_Problem_. Give the total number of lines in the data below that include "അവതര", and nothing else.

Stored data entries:
BEGIN

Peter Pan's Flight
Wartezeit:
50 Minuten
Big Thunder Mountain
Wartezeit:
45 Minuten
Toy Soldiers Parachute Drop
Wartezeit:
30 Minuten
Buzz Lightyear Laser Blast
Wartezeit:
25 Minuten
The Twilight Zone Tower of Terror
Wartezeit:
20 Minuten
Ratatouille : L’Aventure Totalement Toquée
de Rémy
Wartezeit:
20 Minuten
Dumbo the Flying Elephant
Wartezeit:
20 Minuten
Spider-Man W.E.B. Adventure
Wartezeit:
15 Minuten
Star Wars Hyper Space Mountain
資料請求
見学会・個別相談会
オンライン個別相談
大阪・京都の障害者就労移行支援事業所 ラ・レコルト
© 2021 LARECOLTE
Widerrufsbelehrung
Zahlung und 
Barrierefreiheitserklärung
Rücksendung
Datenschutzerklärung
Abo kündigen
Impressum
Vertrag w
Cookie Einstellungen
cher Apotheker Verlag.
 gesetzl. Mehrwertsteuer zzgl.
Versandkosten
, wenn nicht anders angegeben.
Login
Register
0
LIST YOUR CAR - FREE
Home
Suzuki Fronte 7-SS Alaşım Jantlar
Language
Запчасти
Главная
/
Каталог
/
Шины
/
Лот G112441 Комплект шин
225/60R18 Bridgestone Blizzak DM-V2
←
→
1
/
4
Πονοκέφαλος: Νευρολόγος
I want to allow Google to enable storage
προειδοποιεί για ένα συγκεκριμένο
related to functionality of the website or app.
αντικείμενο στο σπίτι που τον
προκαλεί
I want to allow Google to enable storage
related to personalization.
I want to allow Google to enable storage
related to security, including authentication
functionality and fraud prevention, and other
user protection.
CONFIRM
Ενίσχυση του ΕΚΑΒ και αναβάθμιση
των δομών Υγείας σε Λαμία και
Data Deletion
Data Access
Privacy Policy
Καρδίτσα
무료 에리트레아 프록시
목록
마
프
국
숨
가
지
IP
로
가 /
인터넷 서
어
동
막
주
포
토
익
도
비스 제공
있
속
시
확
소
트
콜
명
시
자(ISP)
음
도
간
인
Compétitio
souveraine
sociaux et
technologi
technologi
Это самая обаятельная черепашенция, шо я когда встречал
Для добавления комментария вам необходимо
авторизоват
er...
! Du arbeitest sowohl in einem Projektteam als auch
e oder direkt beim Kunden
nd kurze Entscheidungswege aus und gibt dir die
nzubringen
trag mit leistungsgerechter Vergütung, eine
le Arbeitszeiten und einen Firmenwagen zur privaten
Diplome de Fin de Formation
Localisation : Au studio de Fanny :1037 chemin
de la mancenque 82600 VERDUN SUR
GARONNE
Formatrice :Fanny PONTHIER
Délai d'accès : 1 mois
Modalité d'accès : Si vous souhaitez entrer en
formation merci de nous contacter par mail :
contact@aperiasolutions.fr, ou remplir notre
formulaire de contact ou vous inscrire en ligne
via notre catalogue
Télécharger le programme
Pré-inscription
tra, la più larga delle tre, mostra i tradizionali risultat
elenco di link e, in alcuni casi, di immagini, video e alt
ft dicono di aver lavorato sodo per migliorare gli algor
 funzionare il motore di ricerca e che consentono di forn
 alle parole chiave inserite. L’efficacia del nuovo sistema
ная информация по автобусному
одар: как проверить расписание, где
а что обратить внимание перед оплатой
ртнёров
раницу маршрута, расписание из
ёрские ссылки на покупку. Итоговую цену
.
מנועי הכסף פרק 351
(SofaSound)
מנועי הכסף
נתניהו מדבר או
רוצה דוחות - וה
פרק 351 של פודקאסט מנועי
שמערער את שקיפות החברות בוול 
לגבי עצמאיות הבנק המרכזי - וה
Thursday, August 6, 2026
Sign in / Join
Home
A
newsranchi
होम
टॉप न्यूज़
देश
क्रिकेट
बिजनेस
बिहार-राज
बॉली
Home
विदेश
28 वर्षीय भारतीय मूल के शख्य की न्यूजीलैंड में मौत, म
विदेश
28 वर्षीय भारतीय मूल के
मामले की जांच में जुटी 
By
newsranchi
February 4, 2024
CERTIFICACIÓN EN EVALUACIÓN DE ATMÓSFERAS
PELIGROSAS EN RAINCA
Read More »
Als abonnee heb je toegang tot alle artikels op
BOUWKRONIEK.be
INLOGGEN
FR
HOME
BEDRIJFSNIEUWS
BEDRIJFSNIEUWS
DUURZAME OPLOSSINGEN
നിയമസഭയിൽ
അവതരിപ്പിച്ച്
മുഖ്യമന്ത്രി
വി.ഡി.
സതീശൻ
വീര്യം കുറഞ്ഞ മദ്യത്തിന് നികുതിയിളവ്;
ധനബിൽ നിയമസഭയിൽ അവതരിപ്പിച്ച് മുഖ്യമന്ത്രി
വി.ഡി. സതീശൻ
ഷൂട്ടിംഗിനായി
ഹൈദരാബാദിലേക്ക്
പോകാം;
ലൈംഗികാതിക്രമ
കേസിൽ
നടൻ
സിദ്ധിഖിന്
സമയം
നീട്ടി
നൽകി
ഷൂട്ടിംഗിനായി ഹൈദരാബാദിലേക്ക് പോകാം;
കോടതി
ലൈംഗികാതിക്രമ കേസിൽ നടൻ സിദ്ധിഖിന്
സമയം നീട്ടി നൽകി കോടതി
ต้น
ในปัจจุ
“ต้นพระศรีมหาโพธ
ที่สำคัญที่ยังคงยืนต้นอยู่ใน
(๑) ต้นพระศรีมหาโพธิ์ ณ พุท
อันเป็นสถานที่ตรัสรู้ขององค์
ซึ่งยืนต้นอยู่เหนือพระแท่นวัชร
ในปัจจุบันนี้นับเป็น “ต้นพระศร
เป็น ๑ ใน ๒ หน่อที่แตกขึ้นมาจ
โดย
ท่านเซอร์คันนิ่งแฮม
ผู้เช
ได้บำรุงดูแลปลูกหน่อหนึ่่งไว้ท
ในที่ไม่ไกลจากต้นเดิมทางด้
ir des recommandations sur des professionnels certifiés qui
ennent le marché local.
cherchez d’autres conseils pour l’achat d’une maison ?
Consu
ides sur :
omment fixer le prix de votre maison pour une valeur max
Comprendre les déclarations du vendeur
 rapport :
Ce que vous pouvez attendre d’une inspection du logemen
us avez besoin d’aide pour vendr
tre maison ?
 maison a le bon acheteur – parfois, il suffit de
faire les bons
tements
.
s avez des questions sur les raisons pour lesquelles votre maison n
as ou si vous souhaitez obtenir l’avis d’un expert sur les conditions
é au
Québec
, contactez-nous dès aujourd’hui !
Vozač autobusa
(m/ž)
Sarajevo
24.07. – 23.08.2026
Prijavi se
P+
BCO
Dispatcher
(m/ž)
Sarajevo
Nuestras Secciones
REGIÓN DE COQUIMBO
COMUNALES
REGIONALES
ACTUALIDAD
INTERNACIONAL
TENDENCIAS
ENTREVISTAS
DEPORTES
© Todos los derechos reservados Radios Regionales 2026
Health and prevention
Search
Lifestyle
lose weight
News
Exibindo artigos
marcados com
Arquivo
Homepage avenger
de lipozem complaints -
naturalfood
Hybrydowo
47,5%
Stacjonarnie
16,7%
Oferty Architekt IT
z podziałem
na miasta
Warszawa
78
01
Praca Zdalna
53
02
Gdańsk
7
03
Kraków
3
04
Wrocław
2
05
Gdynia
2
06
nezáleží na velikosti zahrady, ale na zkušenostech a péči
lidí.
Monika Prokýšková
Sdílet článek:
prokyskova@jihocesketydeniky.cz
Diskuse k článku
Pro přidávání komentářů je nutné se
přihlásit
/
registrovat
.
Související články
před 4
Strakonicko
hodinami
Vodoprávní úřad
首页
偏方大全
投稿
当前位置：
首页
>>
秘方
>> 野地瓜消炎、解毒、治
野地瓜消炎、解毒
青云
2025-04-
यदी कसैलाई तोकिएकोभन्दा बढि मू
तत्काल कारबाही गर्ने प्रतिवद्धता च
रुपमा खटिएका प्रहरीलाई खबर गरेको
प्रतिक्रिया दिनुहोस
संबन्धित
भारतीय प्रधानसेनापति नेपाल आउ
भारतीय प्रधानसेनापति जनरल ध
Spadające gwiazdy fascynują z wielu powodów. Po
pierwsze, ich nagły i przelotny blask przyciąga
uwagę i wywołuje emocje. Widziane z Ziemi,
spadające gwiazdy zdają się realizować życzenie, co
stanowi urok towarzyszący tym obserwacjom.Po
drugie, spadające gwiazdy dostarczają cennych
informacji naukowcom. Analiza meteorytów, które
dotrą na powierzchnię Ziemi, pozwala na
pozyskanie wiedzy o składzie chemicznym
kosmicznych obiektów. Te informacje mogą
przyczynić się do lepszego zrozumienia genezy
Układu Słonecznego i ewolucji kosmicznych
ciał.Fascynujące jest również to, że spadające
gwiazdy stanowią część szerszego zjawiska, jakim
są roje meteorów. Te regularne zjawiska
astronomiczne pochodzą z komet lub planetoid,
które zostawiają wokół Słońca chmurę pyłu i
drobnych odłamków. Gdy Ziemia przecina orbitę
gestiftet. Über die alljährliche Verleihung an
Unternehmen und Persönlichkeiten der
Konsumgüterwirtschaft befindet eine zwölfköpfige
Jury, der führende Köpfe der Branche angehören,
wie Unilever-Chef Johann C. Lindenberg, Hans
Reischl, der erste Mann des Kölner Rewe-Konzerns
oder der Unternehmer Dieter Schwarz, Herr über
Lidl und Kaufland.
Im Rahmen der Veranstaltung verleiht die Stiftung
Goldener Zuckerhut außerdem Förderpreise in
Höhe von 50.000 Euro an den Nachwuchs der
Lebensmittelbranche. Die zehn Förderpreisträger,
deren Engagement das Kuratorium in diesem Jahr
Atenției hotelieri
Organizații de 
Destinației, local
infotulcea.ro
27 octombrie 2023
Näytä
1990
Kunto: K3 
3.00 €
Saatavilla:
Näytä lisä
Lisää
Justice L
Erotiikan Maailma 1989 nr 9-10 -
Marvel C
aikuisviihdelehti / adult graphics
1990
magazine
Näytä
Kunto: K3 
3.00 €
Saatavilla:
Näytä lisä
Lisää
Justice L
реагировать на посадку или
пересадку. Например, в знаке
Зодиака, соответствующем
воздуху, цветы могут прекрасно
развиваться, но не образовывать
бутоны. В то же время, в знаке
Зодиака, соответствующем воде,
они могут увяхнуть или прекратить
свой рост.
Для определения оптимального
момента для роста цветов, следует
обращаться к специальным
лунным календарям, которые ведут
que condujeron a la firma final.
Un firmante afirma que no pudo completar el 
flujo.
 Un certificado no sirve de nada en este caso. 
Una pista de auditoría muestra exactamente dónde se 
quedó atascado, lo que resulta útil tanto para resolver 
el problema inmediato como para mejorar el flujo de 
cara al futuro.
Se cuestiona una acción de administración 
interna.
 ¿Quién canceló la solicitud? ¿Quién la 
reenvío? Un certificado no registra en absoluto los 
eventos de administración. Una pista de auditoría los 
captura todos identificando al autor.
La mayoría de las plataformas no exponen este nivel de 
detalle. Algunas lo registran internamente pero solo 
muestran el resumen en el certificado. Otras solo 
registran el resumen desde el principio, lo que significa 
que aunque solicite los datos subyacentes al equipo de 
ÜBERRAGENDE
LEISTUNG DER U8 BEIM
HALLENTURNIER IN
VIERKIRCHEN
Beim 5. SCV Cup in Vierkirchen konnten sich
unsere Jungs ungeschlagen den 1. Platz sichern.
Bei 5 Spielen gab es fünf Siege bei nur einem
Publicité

END

_Response area_. 2